The most strenuous scenes were those shot near the end of production, when Gable and two other cowboys capture a wild horse herd in the desert and attempt to break the herd’s lead animal.  Rumors suggested that the scenes he played in trying to hold back the lead horse contributed to Gable’s heart attack.  A close analysis of the film, however, reveals that the dramatic action was more attributable to film direction and editing than to actual events.  Gable, in fact, is rarely in the same shot as the lead horse.  He did, however, have to shoot a scene in which the horse drags him mercilessly across the desert floor.  In truth, the actor was actually holding a rope attached to a truck, with a camera in the truck bed.  But even though Gable was heavily padded, he came back from the day’s shooting a bloody mess.  The actor tried to lie to his wife that it had just been an accident, but she knew better, telling him, “You’re out of your mind.”

Production ended with studio work in Hollywood, but Gable was already too sick to attend the celebration party on November 4.  He would suffer a massive heart attack two days later.  He died 10 days after that.  In an interview, Marilyn Monroe wondered mournfully whether she had somehow contributed to his death.  Gossip columnist Hedda Hopper blamed Gable’s death on Huston.  At the time, few persons seemed to consider that Gable’s three-packs-a-day smoking habit or his overwhelming grief over the death of a good friend, Ward Bond, just days earlier, might have been contributing factors.
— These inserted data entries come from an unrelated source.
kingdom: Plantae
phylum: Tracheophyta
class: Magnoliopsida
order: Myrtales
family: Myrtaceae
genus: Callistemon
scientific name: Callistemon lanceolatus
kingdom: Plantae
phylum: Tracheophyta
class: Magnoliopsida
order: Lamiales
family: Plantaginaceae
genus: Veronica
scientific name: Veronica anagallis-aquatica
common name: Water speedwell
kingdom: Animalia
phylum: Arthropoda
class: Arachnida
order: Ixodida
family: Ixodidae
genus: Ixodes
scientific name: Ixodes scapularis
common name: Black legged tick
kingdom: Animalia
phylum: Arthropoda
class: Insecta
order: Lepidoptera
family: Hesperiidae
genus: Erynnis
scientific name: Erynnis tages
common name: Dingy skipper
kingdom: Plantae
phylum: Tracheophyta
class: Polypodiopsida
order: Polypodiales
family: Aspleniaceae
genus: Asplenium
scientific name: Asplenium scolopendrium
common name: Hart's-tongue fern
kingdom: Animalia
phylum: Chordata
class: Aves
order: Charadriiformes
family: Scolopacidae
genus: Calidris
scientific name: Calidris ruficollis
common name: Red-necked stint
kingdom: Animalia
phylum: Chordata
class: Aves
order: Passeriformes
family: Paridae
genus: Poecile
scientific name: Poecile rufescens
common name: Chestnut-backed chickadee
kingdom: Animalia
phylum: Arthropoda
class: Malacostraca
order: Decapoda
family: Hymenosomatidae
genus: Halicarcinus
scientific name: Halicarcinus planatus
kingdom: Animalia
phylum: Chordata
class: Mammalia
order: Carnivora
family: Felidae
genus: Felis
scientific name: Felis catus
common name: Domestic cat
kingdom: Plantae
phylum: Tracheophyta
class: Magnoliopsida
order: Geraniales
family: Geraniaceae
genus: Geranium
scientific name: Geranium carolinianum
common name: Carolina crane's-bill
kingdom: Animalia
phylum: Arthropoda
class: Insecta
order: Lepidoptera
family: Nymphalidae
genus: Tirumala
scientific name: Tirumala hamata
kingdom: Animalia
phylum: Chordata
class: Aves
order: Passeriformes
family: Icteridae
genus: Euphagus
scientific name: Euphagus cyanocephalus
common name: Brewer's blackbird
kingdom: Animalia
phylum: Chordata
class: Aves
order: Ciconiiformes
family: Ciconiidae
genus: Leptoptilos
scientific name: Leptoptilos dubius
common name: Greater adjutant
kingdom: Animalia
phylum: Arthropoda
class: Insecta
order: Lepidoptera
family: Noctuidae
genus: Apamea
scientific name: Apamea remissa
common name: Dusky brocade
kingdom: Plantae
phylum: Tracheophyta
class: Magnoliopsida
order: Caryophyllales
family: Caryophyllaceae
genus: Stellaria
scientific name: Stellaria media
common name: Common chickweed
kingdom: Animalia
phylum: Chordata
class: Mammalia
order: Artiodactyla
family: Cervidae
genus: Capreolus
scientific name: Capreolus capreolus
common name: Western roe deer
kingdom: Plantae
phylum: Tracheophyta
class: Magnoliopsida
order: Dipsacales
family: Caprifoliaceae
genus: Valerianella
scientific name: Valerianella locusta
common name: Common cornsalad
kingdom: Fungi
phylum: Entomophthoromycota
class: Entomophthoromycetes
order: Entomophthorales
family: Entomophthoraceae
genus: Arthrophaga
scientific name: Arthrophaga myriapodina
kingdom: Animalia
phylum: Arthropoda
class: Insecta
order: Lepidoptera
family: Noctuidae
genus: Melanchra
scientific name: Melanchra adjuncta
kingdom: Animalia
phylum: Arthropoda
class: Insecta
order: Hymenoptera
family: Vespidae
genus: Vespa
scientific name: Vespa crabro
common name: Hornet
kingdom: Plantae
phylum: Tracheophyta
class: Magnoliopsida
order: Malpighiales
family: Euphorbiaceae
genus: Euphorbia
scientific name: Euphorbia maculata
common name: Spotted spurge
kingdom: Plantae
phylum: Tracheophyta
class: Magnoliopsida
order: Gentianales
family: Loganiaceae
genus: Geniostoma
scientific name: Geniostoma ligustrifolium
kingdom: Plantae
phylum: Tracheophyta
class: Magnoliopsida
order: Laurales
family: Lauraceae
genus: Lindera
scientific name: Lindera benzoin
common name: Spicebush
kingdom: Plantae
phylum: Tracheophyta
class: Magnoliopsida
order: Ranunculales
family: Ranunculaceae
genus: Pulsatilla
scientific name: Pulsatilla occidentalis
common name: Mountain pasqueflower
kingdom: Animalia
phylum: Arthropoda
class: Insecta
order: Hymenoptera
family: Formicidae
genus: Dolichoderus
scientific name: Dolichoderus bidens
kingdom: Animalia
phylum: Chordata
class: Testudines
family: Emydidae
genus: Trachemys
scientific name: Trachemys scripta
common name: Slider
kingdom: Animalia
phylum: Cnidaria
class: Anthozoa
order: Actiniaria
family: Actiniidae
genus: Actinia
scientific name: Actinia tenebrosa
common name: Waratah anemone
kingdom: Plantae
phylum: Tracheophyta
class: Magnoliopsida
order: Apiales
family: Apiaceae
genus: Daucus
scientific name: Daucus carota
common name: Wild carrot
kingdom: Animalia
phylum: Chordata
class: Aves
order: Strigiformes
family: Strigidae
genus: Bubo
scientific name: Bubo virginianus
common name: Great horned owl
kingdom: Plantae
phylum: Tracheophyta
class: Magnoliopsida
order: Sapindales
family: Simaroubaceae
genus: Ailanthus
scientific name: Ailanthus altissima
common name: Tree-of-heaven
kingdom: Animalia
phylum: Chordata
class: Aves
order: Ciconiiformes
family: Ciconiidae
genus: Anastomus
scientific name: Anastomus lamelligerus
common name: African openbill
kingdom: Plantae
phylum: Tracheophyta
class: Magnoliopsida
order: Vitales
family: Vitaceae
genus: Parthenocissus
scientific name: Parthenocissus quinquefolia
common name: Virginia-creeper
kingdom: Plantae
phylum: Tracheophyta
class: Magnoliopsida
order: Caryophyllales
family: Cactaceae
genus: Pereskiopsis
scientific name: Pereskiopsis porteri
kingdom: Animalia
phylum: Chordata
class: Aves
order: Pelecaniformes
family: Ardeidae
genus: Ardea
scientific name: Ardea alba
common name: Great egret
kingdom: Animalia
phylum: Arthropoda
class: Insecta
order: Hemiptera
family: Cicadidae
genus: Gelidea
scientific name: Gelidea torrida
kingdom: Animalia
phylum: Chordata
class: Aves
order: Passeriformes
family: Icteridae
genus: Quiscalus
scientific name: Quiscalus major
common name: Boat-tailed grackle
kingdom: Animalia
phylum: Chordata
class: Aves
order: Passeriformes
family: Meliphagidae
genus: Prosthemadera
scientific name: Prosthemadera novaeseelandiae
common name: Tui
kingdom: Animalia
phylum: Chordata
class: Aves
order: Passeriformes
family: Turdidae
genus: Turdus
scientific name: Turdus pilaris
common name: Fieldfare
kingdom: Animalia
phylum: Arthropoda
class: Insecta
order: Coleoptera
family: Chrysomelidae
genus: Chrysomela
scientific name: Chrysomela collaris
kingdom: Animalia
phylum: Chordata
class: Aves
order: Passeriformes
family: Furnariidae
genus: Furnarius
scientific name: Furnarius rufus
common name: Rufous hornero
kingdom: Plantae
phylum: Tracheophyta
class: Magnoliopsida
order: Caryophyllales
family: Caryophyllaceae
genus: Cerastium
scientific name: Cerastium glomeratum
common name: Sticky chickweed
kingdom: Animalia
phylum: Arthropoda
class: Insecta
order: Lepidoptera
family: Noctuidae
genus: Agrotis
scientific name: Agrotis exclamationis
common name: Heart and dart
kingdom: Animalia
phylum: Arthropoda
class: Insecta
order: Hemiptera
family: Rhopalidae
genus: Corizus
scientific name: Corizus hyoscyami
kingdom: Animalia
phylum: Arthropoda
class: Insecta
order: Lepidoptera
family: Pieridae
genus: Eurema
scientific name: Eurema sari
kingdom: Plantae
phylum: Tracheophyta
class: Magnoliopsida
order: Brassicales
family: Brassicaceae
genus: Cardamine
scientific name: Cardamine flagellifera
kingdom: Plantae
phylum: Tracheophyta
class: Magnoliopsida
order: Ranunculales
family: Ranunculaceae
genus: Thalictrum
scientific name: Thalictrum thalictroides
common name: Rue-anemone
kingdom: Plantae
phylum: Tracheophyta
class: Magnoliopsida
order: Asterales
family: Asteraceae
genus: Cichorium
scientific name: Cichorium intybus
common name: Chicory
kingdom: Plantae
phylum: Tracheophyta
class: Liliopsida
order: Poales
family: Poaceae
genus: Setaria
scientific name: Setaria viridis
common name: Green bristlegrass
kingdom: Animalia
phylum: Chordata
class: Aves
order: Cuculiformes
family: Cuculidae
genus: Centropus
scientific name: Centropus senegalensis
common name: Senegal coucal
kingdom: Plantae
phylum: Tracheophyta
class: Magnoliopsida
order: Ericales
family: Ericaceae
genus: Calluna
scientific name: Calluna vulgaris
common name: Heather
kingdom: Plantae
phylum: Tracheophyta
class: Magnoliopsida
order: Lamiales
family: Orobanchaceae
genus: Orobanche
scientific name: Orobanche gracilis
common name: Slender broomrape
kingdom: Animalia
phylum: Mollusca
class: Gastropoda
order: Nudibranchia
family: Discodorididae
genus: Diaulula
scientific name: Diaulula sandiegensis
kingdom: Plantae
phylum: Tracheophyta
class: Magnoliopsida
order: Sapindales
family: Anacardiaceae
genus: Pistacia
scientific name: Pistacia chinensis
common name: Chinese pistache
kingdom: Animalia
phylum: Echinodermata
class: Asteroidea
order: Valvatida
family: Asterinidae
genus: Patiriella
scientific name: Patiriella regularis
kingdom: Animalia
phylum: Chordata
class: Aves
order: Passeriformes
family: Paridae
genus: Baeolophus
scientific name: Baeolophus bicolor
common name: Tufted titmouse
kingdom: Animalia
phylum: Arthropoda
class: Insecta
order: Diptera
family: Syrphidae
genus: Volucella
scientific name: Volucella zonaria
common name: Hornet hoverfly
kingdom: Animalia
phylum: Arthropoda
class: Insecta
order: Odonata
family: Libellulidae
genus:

Since Huston shot the scenes in sequence and edited the film as shooting progressed, Gable had already seen himself on the screen before becoming ill.  He believed it to be his best acting performance ever.  Following his death, the studio tried to get the film completed in time for the 1960 Academy Awards, hoping he would share a posthumous nomination.  However, when composer Alex North protested that he couldn’t possibly get the picture musically scored that quickly, the idea was dropped.

Marilyn Monroe and Arthur Miller divorced on January 20, 1961.  Monroe started filming another movie, Something’s Gotta Give, in 1962.  However, Monroe’s deteriorating physical condition and her emotional instability, exacerbated by drugs and personal turmoil, eventually reached such a degree that she was dropped from the film.  She forgot her lines.  She missed numerous shoots.  Less than 21 months later, Marilyn Monroe died by her own hand.

Some film critics suggest that The Misfits was Monroe’s finest acting performance.  In playing a vulnerable divorcée, she was really playing herself.  The rest of the cast, including Gable and Clift, gave solid performances.  However, The Misfits did not immediately receive wide critical acclaim.  It was not a box-office smash.  Still, its popularity has grown with time.  There is a melancholy tone to this engaging black-and-white movie that hints at the tragedy that would soon consume Gable, Monroe and Clift.

Montgomery Clift’s film career did not end with The Misfits.  In the same year the movie was released, Clift also starred in Judgement at Nuremberg.  The following year he played Sigmund Freud in Freud.  

Clift’s dependency on drugs and alcohol and his shame about his homosexuality affected him profoundly throughout his career.  His life ended on July 23, 1966, when his companion found him lying naked and dead in a New York City hotel room.  According to the autopsy, the cause of death was “occlusive coronary artery disease.”

The fine line that often exists between art and life is remarkable in The Misfits because Monroe, Gable and Clift played characters so much like themselves.  Though greeted coolly by critics and audiences in 1961, it is, undeniably, a film that still lives.  It has that rare element, mystique.

Today, The Misfits holds special interest as an example of the loss of traditional values in the modern Western.  It is one of John Huston’s trademark celebrations of a bunch of charismatic losers.  It was the last film from two of Hollywood’s greatest stars.

Life produces few happy endings, but there are brief moments of hope.  Perhaps the most metaphorically telling thing about The Misfits is that the “stallions” weren’t really stallions.  One must look carefully to observe this anatomical detail, just as one must watch carefully to discern the skill, talent and confusion that went into production of a desert classic.